13 thoughts on “The Origin of Life Just Became a Little Clearer”

  1. Interesting post, and leads me to a question I’ve been mulling over… In my rather grand scale, Dune-ish sci fi saga, the characters spend significant amounts of time on 5 or 6 Terraformed planets. I do NOT want to spend a lot of time with all the world-building myself. I don’t have the experience and don’t want to dedicate the pages to it. And to the extent that I have done it they all seem rather simple and too much like Earth. I would much rather use something that exists, because the worlds are just backdrops, though they should have some distinct aspects. By analogy it is kind of like I enjoy vacationing in Berlin and Paris even though I don’t understand their entire history. So, much as I can out source music for videos (eg: Pond5) and art for my covers, I’m wondering if there is a market where creative people sell their prebuilt worlds and systems? I would enjoy being able to flip through a catalog of systems that are tagged and can be sorted. Does any such thing exist? If not…maybe I should set up such a market…hmm…

    1. Interesting idea. I know that pen and paper RPG games like Dungeons and Dragons and others have worlds already created for players. But I’d wonder if it would work for novels. Maybe copyright would be a bit of a tricky thing.

  2. It’s all just chemicals, really? Or didn’t just God – or a god – plop some people down and told them to go forth and multiply?

    Here’s the beauty for world-building, though – while the real world is still trying to work out what chromosome came first; we, ie the world-builders, can make up whatever kinda shit we want!

    And I think that’s the great thing about writing: making shit up. 🙂

    1. Oh, of course. Making it all up is perfectly fine 🙂

      I’m a big fan of realistic sci-fi, though. I like real science to be behind a lot of what goes on. And you know what? It’s just fun for me to create this world of mine from scratch.

  3. Since we’re not 600% clear on the details of how life started here but somehow go ahead and live it anyway, this doesn’t strike me as one of the questions that demands to be answered in the process of world building. Answering it might bring up some really interesting information, but not having an answer? As a reader I’m not sure I’d notice the absence.

    Having said that, I might as well admit that I set my fiction on this planet. Where I’ve been able to not address the question of how we got here, but just assume we did.

    1. Much of my worldbuilding will never be known by anyone. However, it’s more for my own enjoyment that I do it. What people will read is the result, not how it was created. And that’s fine by me. At least I’ll have a deep knowledge of my world and know that I had fun creating it.

  4. Recently when I went to worldbuilding on the side, I found articles about hypothetical biochemistry I found interesting. In particular was one for my beings based on plasma, apparently there is a study about plasma charged dust particles in space that self organize and replicate themselves.

    1. Plasma-based life? That would be interesting. And totally different than life as we know it. At least silicon-based life is a hypothesised form of life that is similar to carbon-based life.

  5. As I have a fantasy world, my job is somewhat easier — but as I’m science-minded and always want to know how things happen, I went ahead and did a lot of biology-studying myself.

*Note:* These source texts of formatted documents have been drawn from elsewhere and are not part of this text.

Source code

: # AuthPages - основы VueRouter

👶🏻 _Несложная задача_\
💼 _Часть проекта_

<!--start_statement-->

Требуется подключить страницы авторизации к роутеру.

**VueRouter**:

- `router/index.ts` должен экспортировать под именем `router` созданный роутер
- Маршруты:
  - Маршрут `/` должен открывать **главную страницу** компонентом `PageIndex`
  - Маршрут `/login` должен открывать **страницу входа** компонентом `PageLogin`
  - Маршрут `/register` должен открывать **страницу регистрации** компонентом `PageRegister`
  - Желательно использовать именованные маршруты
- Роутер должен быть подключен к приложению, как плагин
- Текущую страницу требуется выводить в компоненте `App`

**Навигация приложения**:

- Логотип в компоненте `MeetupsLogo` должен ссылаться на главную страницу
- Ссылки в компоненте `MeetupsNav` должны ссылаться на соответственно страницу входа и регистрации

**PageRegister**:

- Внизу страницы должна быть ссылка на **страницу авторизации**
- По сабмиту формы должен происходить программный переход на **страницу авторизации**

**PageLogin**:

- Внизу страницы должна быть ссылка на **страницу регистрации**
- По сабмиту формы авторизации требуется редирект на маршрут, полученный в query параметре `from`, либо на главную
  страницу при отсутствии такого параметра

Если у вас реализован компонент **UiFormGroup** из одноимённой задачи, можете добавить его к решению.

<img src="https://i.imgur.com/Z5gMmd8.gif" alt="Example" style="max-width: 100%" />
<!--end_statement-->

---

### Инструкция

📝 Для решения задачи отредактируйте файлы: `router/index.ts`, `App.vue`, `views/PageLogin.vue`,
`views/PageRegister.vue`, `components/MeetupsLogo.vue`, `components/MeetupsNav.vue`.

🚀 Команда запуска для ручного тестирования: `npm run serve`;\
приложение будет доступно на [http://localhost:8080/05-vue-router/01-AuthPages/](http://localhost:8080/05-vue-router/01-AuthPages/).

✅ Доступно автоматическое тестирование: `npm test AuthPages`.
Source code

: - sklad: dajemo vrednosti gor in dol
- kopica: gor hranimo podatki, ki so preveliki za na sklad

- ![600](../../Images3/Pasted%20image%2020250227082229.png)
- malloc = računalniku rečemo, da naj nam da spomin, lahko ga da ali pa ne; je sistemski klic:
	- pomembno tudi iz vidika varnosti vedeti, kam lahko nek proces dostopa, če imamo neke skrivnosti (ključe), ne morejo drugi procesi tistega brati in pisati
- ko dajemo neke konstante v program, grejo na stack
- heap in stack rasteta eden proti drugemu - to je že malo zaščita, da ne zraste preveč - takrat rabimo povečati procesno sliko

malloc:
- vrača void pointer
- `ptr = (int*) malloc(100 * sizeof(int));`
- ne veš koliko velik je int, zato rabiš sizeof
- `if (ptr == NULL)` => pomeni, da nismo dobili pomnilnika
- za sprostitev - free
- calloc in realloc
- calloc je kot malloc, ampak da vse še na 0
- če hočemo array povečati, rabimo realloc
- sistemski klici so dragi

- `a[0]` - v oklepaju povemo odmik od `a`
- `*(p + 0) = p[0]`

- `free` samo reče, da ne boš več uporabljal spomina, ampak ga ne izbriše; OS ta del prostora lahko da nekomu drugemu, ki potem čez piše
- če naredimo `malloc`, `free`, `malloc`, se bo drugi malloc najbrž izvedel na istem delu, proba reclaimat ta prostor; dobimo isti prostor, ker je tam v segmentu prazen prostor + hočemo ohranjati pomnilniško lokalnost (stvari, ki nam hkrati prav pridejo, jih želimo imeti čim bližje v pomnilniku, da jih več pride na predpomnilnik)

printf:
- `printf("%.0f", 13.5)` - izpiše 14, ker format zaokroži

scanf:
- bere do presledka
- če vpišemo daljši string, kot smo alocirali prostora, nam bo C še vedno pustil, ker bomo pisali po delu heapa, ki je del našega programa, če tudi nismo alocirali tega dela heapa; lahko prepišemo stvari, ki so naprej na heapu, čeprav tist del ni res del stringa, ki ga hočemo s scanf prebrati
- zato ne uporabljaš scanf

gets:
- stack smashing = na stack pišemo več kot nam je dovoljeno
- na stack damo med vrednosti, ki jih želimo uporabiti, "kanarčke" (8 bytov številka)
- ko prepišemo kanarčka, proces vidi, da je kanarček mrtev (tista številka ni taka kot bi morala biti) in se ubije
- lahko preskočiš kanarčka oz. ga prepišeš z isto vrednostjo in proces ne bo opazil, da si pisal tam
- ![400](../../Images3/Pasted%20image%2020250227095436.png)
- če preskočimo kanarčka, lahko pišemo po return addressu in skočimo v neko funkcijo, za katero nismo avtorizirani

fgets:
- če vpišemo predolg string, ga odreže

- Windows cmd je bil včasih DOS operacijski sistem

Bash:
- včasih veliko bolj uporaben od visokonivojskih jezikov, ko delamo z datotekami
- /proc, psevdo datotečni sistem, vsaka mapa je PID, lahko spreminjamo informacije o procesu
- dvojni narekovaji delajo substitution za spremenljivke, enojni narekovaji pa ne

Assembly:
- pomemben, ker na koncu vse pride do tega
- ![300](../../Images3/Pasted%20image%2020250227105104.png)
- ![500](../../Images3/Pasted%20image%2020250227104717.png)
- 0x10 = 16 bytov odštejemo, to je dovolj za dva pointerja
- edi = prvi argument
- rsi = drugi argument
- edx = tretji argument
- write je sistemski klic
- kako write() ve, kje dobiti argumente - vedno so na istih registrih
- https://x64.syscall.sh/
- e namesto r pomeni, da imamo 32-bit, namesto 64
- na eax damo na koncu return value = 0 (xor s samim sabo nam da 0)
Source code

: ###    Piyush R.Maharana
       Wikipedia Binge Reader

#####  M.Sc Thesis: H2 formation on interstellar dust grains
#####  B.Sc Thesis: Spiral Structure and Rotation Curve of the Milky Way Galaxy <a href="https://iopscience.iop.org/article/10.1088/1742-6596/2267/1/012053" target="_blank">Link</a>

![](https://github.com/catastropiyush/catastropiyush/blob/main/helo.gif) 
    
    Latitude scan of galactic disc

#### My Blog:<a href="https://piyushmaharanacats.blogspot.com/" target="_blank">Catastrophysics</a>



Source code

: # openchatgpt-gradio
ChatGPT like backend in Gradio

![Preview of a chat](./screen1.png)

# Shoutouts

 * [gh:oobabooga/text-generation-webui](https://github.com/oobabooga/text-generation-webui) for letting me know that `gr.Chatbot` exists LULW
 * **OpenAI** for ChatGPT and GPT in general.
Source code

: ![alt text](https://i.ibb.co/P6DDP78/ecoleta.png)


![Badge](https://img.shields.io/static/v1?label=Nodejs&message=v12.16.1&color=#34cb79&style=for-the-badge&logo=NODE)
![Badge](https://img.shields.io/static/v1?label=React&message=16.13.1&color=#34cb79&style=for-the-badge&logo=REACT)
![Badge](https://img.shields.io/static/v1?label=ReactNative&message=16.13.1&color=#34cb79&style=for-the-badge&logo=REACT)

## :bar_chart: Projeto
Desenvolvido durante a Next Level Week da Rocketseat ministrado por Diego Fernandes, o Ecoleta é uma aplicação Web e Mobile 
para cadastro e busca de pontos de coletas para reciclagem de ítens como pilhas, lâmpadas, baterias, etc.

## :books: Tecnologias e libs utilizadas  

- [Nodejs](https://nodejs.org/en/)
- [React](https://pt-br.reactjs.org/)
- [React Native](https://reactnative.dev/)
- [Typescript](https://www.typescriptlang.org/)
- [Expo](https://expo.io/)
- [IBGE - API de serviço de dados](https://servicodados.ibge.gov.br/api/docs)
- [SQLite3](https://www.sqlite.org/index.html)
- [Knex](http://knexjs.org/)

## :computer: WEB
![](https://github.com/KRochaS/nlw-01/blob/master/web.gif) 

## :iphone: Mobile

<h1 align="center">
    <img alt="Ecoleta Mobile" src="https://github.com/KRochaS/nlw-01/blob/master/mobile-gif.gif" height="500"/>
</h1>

Thus why, in a ‘modern’ age of my world, characters can talk about a skinchanging gene that lets certain people shapeshift but gets deactivated by crossbreeding. I have a rougher idea about the scientific origin of life (I know the mythology), but I’ve had some story revelations recently that make me think current biological life on this world was somewhat copied from extinct forms that existed previously. This plus shapeshifting gave life a big evolutionary boost/shortcut, which is important in the grand plan.

    I think half my worldbuilding is going back to stuff I’ve had in place since I was a teen and reexamining it with an eye to the possible scientific underpinnings.

    1. Fantasy has things easier scientifically, that’s for sure. As a fan of both sci-fi and fantasy, I have different expectations. When reading sci-fi, I want the science to at least be plausible. I have a science background, so glaring mistakes make it hard for me to believe. But as for fantasy, I don’t care. It’s not scientific, and it doesn’t need to be, because of magic.

      Although I’m currently writing science fiction, I have a couple fantasy ideas where I did some worldbuilding, but not scientifically. I have to think about it differently.